On April 21, 1927, the levee at Mounds Landing, twelve miles north of Greenville, Mississippi, gave way. The breach measured 3,960 feet wide and 100 feet deep. Water covered nearly one million acres ten feet deep in ten days.
In Greenville, the fire whistle—the prearranged signal—warned residents the levee had broken. Henry Waring Ball wrote in his diary on April 8:
"I have seldom seen a more incessant and heavy downpour until the present moment – 9 p.m. I have observed that when the river is high it is always raining. The water is now at the top of the levee."
By April 22, some Greenville neighborhoods were submerged over their rooftops. In Winterville, the Payne family was preparing to send their children off to school when someone in a car pulled up to warn them.
President Calvin Coolidge had a position on federal disaster relief. He stated it clearly that April:
"The burden of caring for the homeless rests upon the agency designated by Government charter to provide relief in disaster—the American National Red Cross."
He asked Americans to donate $5 million. No mention of federal appropriations.

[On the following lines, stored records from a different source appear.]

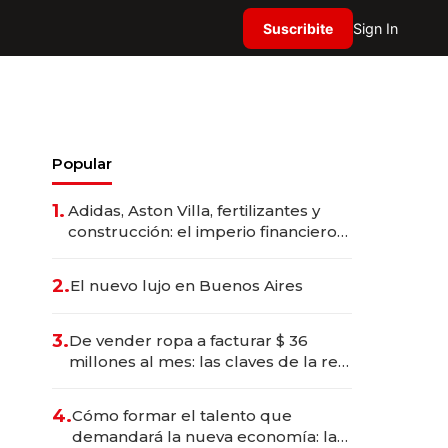
Suscribite
Sign In
Popular
1.
Adidas, Aston Villa, fertilizantes y
construcción: el imperio financiero
de Nassef Sawiris, el empresario
más rico de Egipto
2.
El nuevo lujo en Buenos Aires
3.
De vender ropa a facturar $ 36
millones al mes: las claves de la red
que conecta a 900 emprendedoras
4.
Cómo formar el talento que
demandará la nueva economía: las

The Red Cross was running 154 segregated refugee camps across the flooded 27,000 square miles. James L. Fieser, acting chairman, sent memos to headquarters: "Essential push all publicity angles next week or ten days for sake of financial drive." Herbert Hoover coordinated eight federal agencies, the Red Cross, and the Rockefeller Foundation—the first time a single federal administrator had been empowered to utilize multiple departments for disaster response.
Coolidge's system was collapsing while he described it.
Over 13,000 evacuees near Greenville were gathered from area farms and moved to the crest of the unbroken Greenville Levee. African Americans, comprising 75% of the Delta population and 95% of the agricultural labor force, were most affected. At Greenville, National Guard troops prevented refugees from leaving and outsiders from visiting. The Colored Advisory Commission reported that white inmates came and went at will without passes, while colored people were denied similar privileges.
| 1927 Flood Impact | |
|---|---|
| People displaced | 700,000 |
| Deaths | 500 |
| Cost (1927 dollars) | $246M - $1B |
| Cost (2026 dollars) | $3.6B - $14.5B |
| Area flooded | 27,000 sq mi |
Congress demanded action. Coolidge resisted calling a special session.
The levees had broken. The philosophy that regional catastrophes were state and private charity problems broke with them.
Thirteen months later came the Flood Control Act of 1928, enacted May 15. It ended the philosophy that regional disasters were solely state responsibility. It acknowledged that "the wealth of the country would be used to alleviate the suffering of its citizens." The federal government would design and construct flood control projects. The largest public works appropriation ever authorized at that time.
The Act included one provision: no liability of any kind would attach to the United States for damage from floods or flood waters at any place. This language would later play a role in legal cases following Hurricane Katrina's levee failures.
By 1950, the Federal Disaster Relief Act formalized how states could request federal help. FEMA arrived in 1979. After 1927, private insurers concluded flood risk was uninsurable at affordable prices. The National Flood Insurance Program was created to reduce future flood damage and provide protection.
The program subsidized rates to encourage participation. About 20 percent of NFIP policies pay 40 to 45 percent of the full-risk premium. Congress required communities to adopt land-use policies discouraging flood-prone development and mandated actuarially sound premiums.
The land-use policies got gamed. Developers suppressed premiums and permitted building in flood-prone areas—creating exactly the risk the system was designed to prevent.
The FEMA flood maps determining coverage today rely on outdated information. More than 40 percent of NFIP claims from 2017 to 2019 were for properties outside official flood hazard zones or in areas the agency hadn't mapped at all.
The program is $20.5 billion in debt to the U.S. Treasury. Congress forgave $16 billion in late 2017. The 2005 hurricane season drove it into massive debt, later exacerbated by Superstorm Sandy and 2017's Hurricanes Harvey, Irma, and Maria.
The continued coverage of repetitive loss properties and subsidized policies represents "one of the clearest and most obvious indicators of the NFIP limiting risk reduction and contributing to the rise of a moral hazard."
Coolidge made his statement in April 1927. Thirteen months later Congress passed the Flood Control Act. The federal disaster relief system has been operating for ninety-seven years now.